The generated query looks something like this
SELECT node.sticky AS node_sticky, nodequeue_nodes_node.position AS nodequeue_nodes_node_position, field_data_field_published_date.field_published_date_value AS field_data_field_published_date_field_published_date_value, node.nid AS nid FROM node node LEFT JOIN nodequeue_nodes nodequeue_nodes_node ON node.nid = nodequeue_nodes_node.nid AND nodequeue_nodes_node.qid = '1' LEFT JOIN field_data_field_published_date field_data_field_published_date ON node.nid = field_data_field_published_date.entity_id AND (field_data_field_published_date.entity_type = 'node' AND field_data_field_published_date.deleted = '0') WHERE (( (node.status = '1') AND (node.nid IN (SELECT tn.nid AS nid FROM taxonomy_index tn LEFT OUTER JOIN taxonomy_term_hierarchy th ON th.tid = tn.tid LEFT OUTER JOIN taxonomy_term_hierarchy th1 ON th.parent = th1.tid LEFT OUTER JOIN taxonomy_term_hierarchy th2 ON th1.parent = th2.tid LEFT OUTER JOIN taxonomy_term_hierarchy th3 ON th2.parent = th3.tid WHERE ( (tn.tid = '37') OR (th1.tid = '37') OR (th2.tid = '37') OR (th3.tid = '37') ))) )) ORDER BY node_sticky DESC, nodequeue_nodes_node_position DESC, field_data_field_published_date_field_published_date_value DESC LIMIT 10 OFFSET 0;
The problem here is the sub query that is finding the nids to show on this index. In my sites database this query returns 5425 records in 1 second. It is slow because it is joining 5 tables, taxonomy index is one of them and has 103k records. Depth is terribly inefficient in databases that store hierarchy with parent references; the nested set model would be much better but that is something that would require a huge rewrite of drupal.
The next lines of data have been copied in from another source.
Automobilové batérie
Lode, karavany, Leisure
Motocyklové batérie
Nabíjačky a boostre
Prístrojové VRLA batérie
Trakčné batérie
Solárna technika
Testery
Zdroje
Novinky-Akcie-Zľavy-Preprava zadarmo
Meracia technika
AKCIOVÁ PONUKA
Now I believe the depth query can be achieved with no extra joins, but with a few other queries and some php. I suggest the tree of terms is loaded and we check the tid is in a set of taxonomy terms, such as:
SELECT node.sticky AS node_sticky, nodequeue_nodes_node.position AS nodequeue_nodes_node_position, field_data_field_published_date.field_published_date_value AS field_data_field_published_date_field_published_date_value, node.nid AS nid FROM node node LEFT JOIN nodequeue_nodes nodequeue_nodes_node ON node.nid = nodequeue_nodes_node.nid AND nodequeue_nodes_node.qid = '1' LEFT JOIN field_data_field_published_date field_data_field_published_date ON node.nid = field_data_field_published_date.entity_id AND (field_data_field_published_date.entity_type = 'node' AND field_data_field_published_date.deleted = '0') WHERE (( (node.status = '1') AND (node.nid IN (SELECT tn.nid AS nid FROM taxonomy_index tn WHERE ( (tn.tid IN ('37', '38', '39', '40', '41', '42', '43', '44', '45', '46', '47', '48', '49', '50', '51', '52', '35524', '53', '54', '56', '57', '58', '59')) ))) )) ORDER BY node_sticky DESC, nodequeue_nodes_node_position DESC, field_data_field_published_date_field_published_date_value DESC LIMIT 10 OFFSET 0;
This query is much more efficient and as far as I can work out, will return exactly the same results.
I have attached a patch with my code changes for this and I would really like some feedback as to whether it's worth considering.